“Faltan quince minutos para las ocho y espero
sentado en una banca frente a un monumento en la plaza de Los Ángeles. El
hombre, el profesor, el desconocido, mi padre debe estar por llegar. Jamás he
dudado de que vaya a fallar. Sé que va a llegar. Sabe que sólo necesito
conversar y aclarar dudas. Sólo esta ocasión y desapareceré para no volver
jamás. Mi única intención es alejar fantasmas y cerrar para siempre esa puerta.

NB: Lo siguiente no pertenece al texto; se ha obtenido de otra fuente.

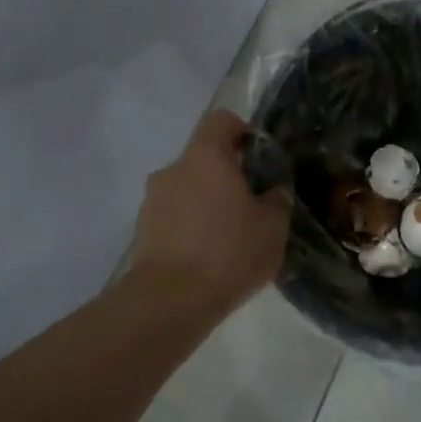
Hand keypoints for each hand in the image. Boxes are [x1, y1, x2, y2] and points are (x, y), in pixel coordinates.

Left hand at [130, 110, 291, 314]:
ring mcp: (153, 201)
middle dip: (227, 175)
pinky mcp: (143, 231)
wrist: (171, 301)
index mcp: (206, 156)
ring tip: (230, 235)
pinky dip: (191, 226)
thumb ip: (277, 200)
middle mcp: (174, 169)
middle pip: (203, 157)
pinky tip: (209, 255)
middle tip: (252, 202)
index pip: (222, 120)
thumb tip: (273, 193)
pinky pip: (175, 216)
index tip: (258, 156)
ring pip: (188, 188)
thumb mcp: (273, 226)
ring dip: (207, 202)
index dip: (242, 131)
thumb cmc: (228, 251)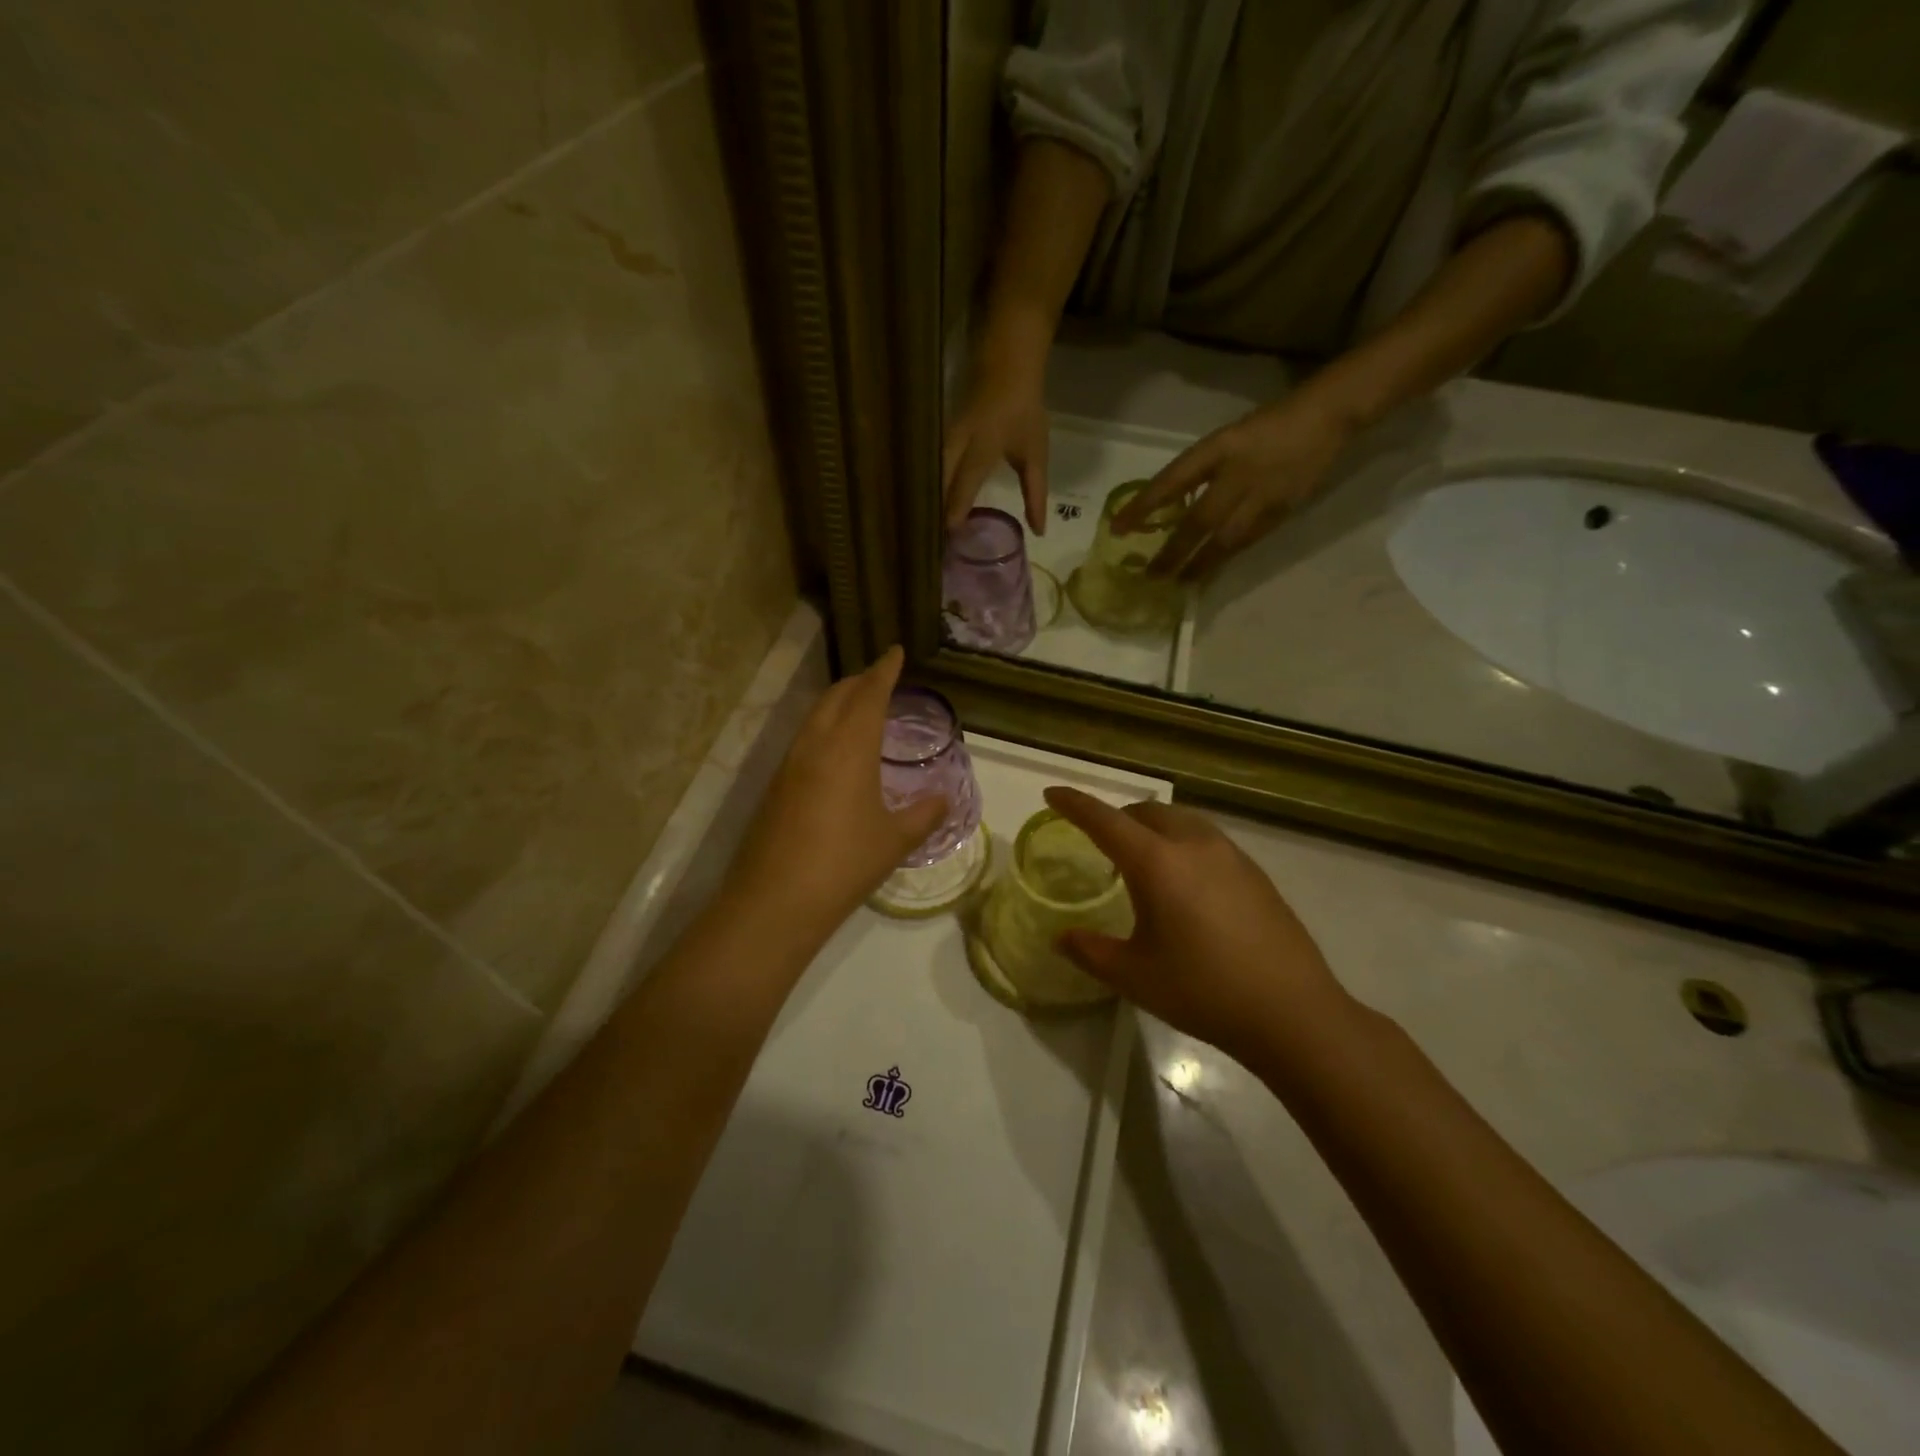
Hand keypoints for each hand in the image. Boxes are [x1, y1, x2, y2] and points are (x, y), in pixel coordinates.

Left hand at [727, 647, 948, 938]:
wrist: (775, 900)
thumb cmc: (844, 864)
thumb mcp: (894, 840)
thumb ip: (923, 815)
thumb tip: (943, 799)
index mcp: (849, 747)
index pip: (869, 694)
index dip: (884, 670)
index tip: (895, 651)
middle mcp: (816, 745)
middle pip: (837, 696)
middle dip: (860, 680)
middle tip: (880, 677)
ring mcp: (789, 764)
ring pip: (816, 715)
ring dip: (838, 702)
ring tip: (860, 708)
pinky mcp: (775, 786)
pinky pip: (804, 739)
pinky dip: (825, 727)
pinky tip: (835, 750)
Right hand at [943, 356, 1050, 534]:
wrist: (1005, 367)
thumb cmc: (1023, 414)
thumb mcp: (1035, 455)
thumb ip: (1035, 495)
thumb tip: (1038, 532)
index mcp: (982, 448)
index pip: (964, 484)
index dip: (956, 509)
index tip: (951, 535)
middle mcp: (956, 443)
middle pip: (939, 480)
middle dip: (935, 509)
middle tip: (934, 539)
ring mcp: (943, 437)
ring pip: (930, 472)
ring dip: (929, 498)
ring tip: (928, 525)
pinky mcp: (937, 435)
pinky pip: (929, 465)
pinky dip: (929, 485)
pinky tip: (929, 503)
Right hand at [1042, 787, 1348, 1064]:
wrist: (1292, 1011)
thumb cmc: (1204, 991)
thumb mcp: (1135, 976)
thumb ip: (1091, 951)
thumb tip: (1062, 937)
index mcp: (1158, 863)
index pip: (1105, 820)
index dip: (1074, 804)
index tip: (1052, 794)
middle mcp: (1194, 845)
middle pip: (1146, 812)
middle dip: (1116, 817)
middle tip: (1098, 842)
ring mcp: (1230, 855)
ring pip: (1180, 821)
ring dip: (1152, 828)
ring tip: (1142, 861)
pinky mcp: (1254, 872)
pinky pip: (1206, 839)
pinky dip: (1181, 843)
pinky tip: (1185, 883)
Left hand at [1116, 387, 1356, 580]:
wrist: (1326, 417)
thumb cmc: (1266, 427)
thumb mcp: (1223, 441)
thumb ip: (1197, 472)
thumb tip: (1166, 506)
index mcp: (1218, 449)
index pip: (1172, 481)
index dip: (1143, 506)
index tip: (1118, 528)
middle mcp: (1237, 474)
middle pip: (1198, 520)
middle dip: (1173, 551)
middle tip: (1151, 576)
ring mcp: (1261, 496)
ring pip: (1224, 540)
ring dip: (1199, 565)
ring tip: (1178, 584)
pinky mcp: (1281, 512)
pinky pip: (1246, 542)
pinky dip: (1225, 559)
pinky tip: (1210, 573)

A las ocho de la noche llega aquel hombre que tanto
imaginé e idealicé. Se sienta a mi lado en la banca e intentamos ponernos al
día. Nos contamos sobre nuestras vidas, un repaso rápido. Me cuenta que pasa
por un mal momento con su esposa. Una crisis. Me agradece que todo lo que hice
por ubicarlo, fuera así, de bajo perfil, sin tanto ruido. – Que aparezca un
hijo ahora, de 33 años, sin que nadie haya sabido antes, es para que me echen
de la casa altiro…
Me habla de sus hijos y del poco respeto que le
tienen. De su hijo universitario que se llama igual que yo. Jamás supo el
nombre que mi madre me puso, por eso hay dos hijos con el mismo nombre. Esa es
una primera interrogante resuelta.
Se acuerda de cuando conoció a mi madre. Tenía 17
años. Mi madre era un poco mayor. Ella trabaja como asesora del hogar en Los
Ángeles. Él era solo un pendejo pasándolo bien. Se llevaban bien, me cuenta.

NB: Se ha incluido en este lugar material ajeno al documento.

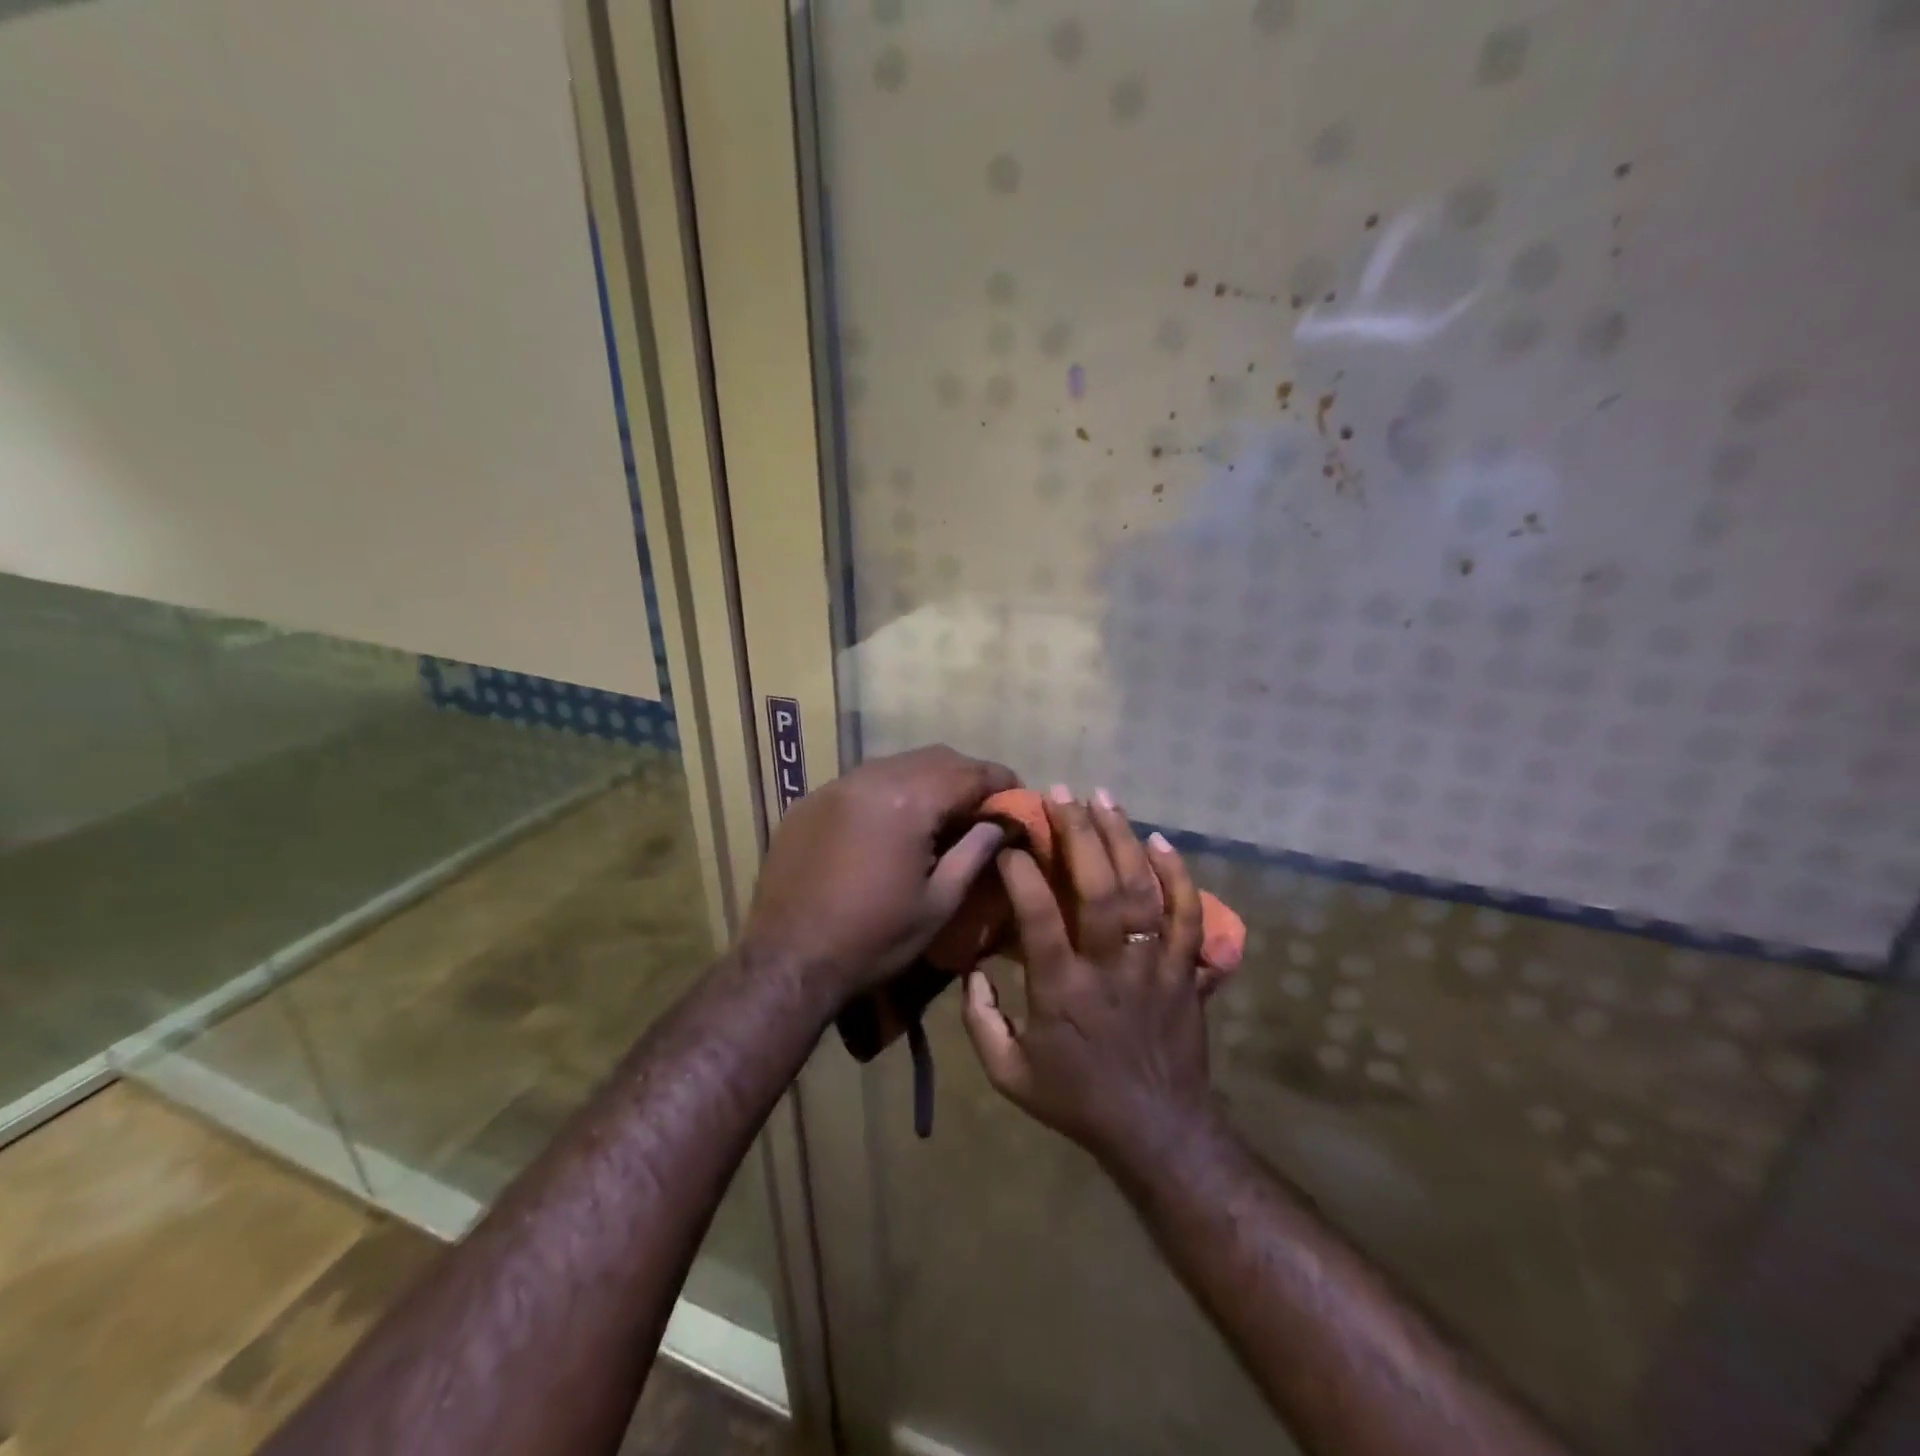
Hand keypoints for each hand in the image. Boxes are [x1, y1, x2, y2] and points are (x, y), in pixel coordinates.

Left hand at [741, 745, 1016, 1004]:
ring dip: (926, 780)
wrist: (787, 960)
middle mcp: (871, 779)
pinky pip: (861, 781)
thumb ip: (975, 852)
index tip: (1018, 796)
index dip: (1000, 781)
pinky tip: (891, 823)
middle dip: (965, 775)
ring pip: (896, 765)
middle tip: (982, 805)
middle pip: (934, 758)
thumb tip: (1001, 823)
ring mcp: (835, 786)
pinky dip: (888, 792)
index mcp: (908, 801)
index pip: (969, 772)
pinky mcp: (809, 802)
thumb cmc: (874, 939)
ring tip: (940, 813)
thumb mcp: (939, 903)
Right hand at [960, 787, 1218, 1171]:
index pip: (1040, 919)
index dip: (1022, 874)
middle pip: (1097, 890)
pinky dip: (1178, 877)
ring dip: (1122, 840)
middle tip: (1060, 793)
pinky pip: (1188, 917)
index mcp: (1062, 992)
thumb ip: (980, 1022)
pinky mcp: (1186, 971)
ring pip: (1142, 892)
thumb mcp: (1009, 1075)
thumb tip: (970, 968)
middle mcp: (1109, 969)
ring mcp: (1154, 966)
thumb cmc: (1077, 1101)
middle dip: (1078, 834)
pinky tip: (1162, 841)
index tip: (1009, 842)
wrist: (1158, 1131)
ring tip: (1104, 798)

Anduvieron juntos como un año. De repente llegué yo al mundo. Mi madre se fue
de Los Ángeles. Cero apoyo. Él no tenía idea de qué hacer. Era sólo un cabro
chico, dice. Asegura que intentó buscar a mi madre, pero que nadie le ayudó. No
hubo forma de encontrarla y después dejó las cosas en manos de su padre, mi
abuelo.
Soy el mayor de seis hermanos. Ninguno de los cinco
sabe que existo siquiera. Me dice que está cansado de hacer clases, que hace
rato perdió el amor por enseñar, por el aula, por los alumnos y que hoy busca
un trabajo administrativo. Me habla de su afición por la música. De sus escapes
cuando era chico. De lo controlado que lo tenía su padre. De algunas de sus
aventuras amorosas.
Siento amargura. Tristeza. Es una decepción conocer
a este hombre. Absolutamente normal, cansado, hastiado de vivir. Sin sueños.
Marcando el paso. Sobreviviendo.
Esperaba un hombre esperanzado en un mundo mejor.

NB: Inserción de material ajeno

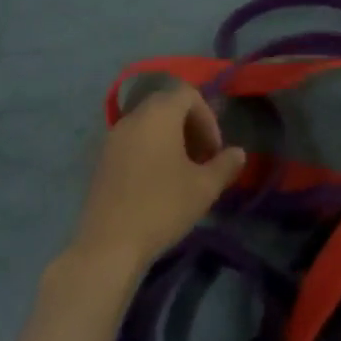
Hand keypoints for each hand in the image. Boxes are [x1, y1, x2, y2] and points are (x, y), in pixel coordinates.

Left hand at [67, 84, 245, 279]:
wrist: (108, 245)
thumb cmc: (162, 207)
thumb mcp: (204, 188)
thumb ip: (225, 165)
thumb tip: (239, 153)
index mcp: (159, 113)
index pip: (188, 95)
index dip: (208, 118)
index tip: (214, 151)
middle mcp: (133, 117)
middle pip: (167, 106)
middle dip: (190, 128)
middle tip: (202, 159)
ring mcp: (113, 138)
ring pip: (149, 125)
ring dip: (170, 140)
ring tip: (182, 173)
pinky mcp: (101, 160)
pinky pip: (132, 142)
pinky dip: (150, 151)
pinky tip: (157, 184)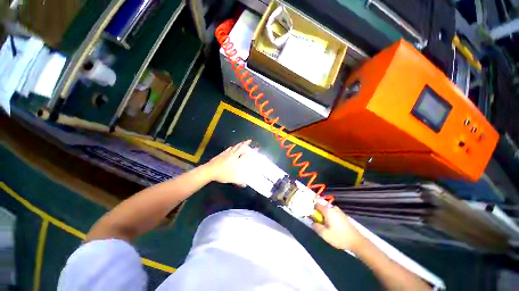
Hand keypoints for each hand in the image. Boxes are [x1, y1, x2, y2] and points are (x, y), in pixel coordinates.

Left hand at [204, 140, 251, 185]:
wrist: (210, 170)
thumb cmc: (222, 174)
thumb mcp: (232, 179)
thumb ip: (239, 182)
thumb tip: (245, 184)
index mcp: (236, 160)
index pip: (245, 155)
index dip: (250, 153)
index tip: (254, 151)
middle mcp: (233, 155)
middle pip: (240, 147)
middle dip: (245, 143)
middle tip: (249, 140)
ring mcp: (227, 153)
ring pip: (234, 147)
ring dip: (239, 144)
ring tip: (242, 143)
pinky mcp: (222, 153)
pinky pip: (229, 148)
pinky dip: (232, 147)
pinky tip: (231, 147)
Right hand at [313, 204, 365, 251]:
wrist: (356, 241)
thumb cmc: (339, 237)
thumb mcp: (324, 234)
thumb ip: (316, 226)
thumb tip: (313, 222)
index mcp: (328, 210)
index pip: (316, 205)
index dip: (313, 210)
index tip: (314, 218)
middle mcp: (333, 208)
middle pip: (322, 208)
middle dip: (319, 215)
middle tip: (321, 225)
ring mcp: (339, 211)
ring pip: (327, 211)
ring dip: (325, 217)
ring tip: (328, 227)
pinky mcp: (343, 215)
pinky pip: (333, 213)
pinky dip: (331, 218)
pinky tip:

Con ideales. Algo que me hiciera entender quién soy, hacia dónde voy, qué
quiero de la vida y nada. Decepción absoluta.
Intercambiamos teléfonos y nos prometemos estar en
contacto, o al menos vernos cuando él tenga algún viaje al sur. No hay nada, no
habrá nada. Los dos lo sabemos, pero igual anotamos el número.